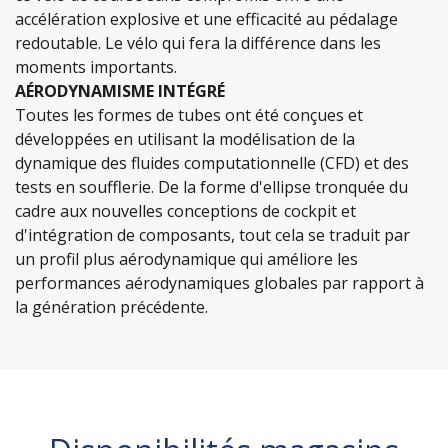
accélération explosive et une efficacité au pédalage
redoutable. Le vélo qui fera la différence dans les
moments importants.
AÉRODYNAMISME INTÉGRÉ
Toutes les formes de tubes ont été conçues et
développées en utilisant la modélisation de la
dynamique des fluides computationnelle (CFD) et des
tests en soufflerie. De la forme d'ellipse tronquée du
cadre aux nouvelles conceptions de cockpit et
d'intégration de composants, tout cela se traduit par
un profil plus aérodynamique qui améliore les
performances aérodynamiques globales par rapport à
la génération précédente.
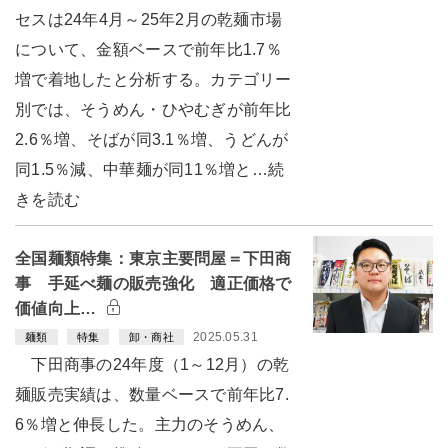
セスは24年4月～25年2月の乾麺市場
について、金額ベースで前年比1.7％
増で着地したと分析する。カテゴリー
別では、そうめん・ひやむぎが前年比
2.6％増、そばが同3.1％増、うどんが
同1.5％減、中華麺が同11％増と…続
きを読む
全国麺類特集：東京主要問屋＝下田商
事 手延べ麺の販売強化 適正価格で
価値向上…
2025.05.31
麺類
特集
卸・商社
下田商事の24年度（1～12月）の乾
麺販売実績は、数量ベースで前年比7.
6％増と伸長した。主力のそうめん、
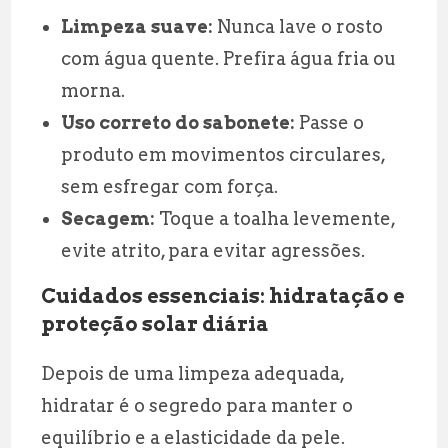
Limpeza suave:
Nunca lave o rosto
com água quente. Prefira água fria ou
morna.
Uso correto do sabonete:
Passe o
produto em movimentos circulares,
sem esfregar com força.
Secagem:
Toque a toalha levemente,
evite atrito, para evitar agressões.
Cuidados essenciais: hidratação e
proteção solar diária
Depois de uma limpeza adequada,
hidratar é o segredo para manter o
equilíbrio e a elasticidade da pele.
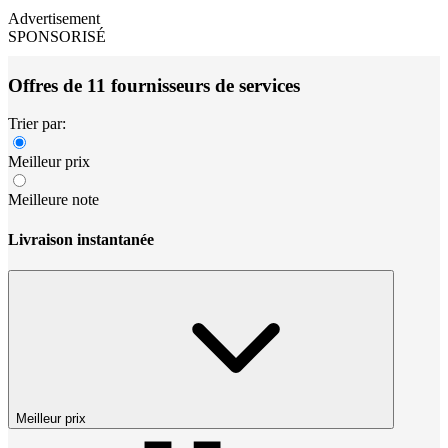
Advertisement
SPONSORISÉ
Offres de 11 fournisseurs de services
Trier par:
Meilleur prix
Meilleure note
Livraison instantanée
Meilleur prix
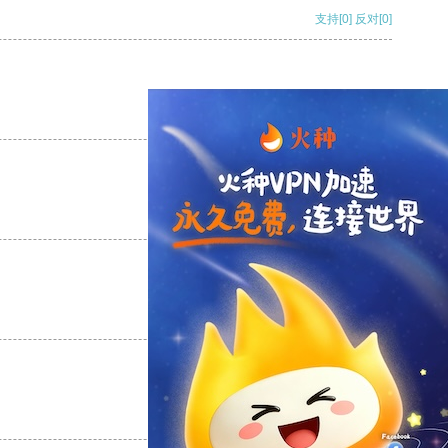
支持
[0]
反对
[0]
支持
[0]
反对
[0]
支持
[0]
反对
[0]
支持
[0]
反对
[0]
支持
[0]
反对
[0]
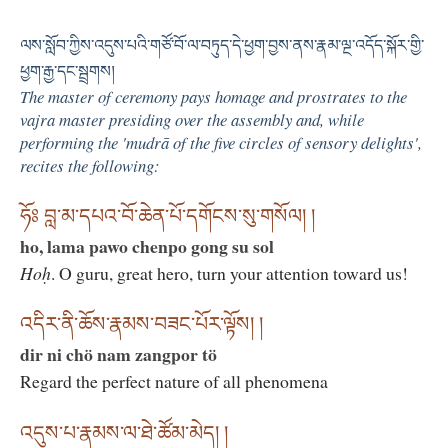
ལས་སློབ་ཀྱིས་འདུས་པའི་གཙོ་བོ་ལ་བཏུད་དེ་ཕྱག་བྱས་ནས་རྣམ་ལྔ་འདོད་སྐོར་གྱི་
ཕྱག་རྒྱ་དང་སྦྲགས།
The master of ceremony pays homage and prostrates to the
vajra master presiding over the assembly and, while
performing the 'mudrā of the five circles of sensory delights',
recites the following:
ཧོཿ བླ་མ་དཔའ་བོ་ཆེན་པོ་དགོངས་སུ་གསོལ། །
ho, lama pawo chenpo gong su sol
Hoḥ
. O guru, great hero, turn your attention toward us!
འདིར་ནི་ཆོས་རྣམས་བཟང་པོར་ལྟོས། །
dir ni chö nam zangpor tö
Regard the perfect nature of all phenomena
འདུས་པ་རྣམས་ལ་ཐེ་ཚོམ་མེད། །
____________________
▶ **Goal of the exercise**: Render each line of text in the data above as a JSON list of strings, one string per line, omitting blank lines and leaving out the picture markers.

▶ **Solution for this problem**:
[
  "accélération explosive et une efficacité au pédalage",
  "redoutable. Le vélo qui fera la différence dans les",
  "moments importants.",
  "AÉRODYNAMISME INTÉGRÉ",
  "Toutes les formes de tubes ont été conçues et",
  "développées en utilisant la modélisation de la",
  "dynamique des fluides computationnelle (CFD) et des",
  "tests en soufflerie. De la forme d'ellipse tronquée du",
  "cadre aux nouvelles conceptions de cockpit et",
  "d'intégration de composants, tout cela se traduit par",
  "un profil plus aérodynamique qui améliore les",
  "performances aérodynamiques globales par rapport à",
  "la génération précédente.",
  "セスは24年4月～25年2月の乾麺市場",
  "について、金額ベースで前年比1.7％",
  "増で着地したと分析する。カテゴリー",
  "別では、そうめん・ひやむぎが前年比",
  "2.6％増、そばが同3.1％増、うどんが",
  "同1.5％減、中華麺が同11％増と…続",
  "きを読む",
  "全国麺類特集：東京主要問屋＝下田商",
  "事 手延べ麺の販売強化 適正価格で",
  "価値向上…",
  "2025.05.31",
  "麺類",
  "特集",
  "卸・商社",
  "下田商事の24年度（1～12月）の乾",
  "麺販売実績は、数量ベースで前年比7.",
  "6％増と伸長した。主力のそうめん、",
  "Limpeza suave:",
  "Nunca lave o rosto",
  "com água quente. Prefira água fria ou",
  "morna.",
  "Uso correto do sabonete:",
  "Passe o",
  "produto em movimentos circulares,",
  "sem esfregar com força.",
  "Secagem:",
  "Toque a toalha levemente,",
  "evite atrito, para evitar agressões.",
  "Cuidados essenciais: hidratação e",
  "proteção solar diária",
  "Depois de uma limpeza adequada,",
  "hidratar é o segredo para manter o",
  "equilíbrio e a elasticidade da pele.",
  "Advertisement",
  "SPONSORISÉ",
  "Offres de 11 fournisseurs de services",
  "Trier par:",
  "Meilleur prix",
  "Meilleure note",
  "Livraison instantanée",
  "Meilleur prix",
  "支持",
  "[0]",
  "反对",
  "[0]",
  "支持",
  "[0]",
  "反对",
  "[0]",
  "支持",
  "[0]",
  "反对",
  "[0]",
  "支持",
  "[0]",
  "反对",
  "[0]",
  "支持",
  "[0]",
  "反对",
  "[0]",
  "ལས་སློབ་ཀྱིས་འདུས་པའི་གཙོ་བོ་ལ་བཏུད་དེ་ཕྱག་བྱས་ནས་རྣམ་ལྔ་འདོད་སྐོར་གྱི་",
  "ཕྱག་རྒྱ་དང་སྦྲགས།",
  "The master of ceremony pays homage and prostrates to the",
  "vajra master presiding over the assembly and, while",
  "performing the 'mudrā of the five circles of sensory delights',",
  "recites the following:",
  "ཧོཿ བླ་མ་དཔའ་བོ་ཆེན་པོ་དགོངས་སུ་གསོལ། །",
  "ho, lama pawo chenpo gong su sol",
  "Hoḥ",
  ". O guru, great hero, turn your attention toward us!",
  "འདིར་ནི་ཆོས་རྣམས་བཟང་པོར་ལྟོས། །",
  "dir ni chö nam zangpor tö",
  "Regard the perfect nature of all phenomena",
  "འདུས་པ་རྣམས་ལ་ཐེ་ཚོམ་མེད། །"
]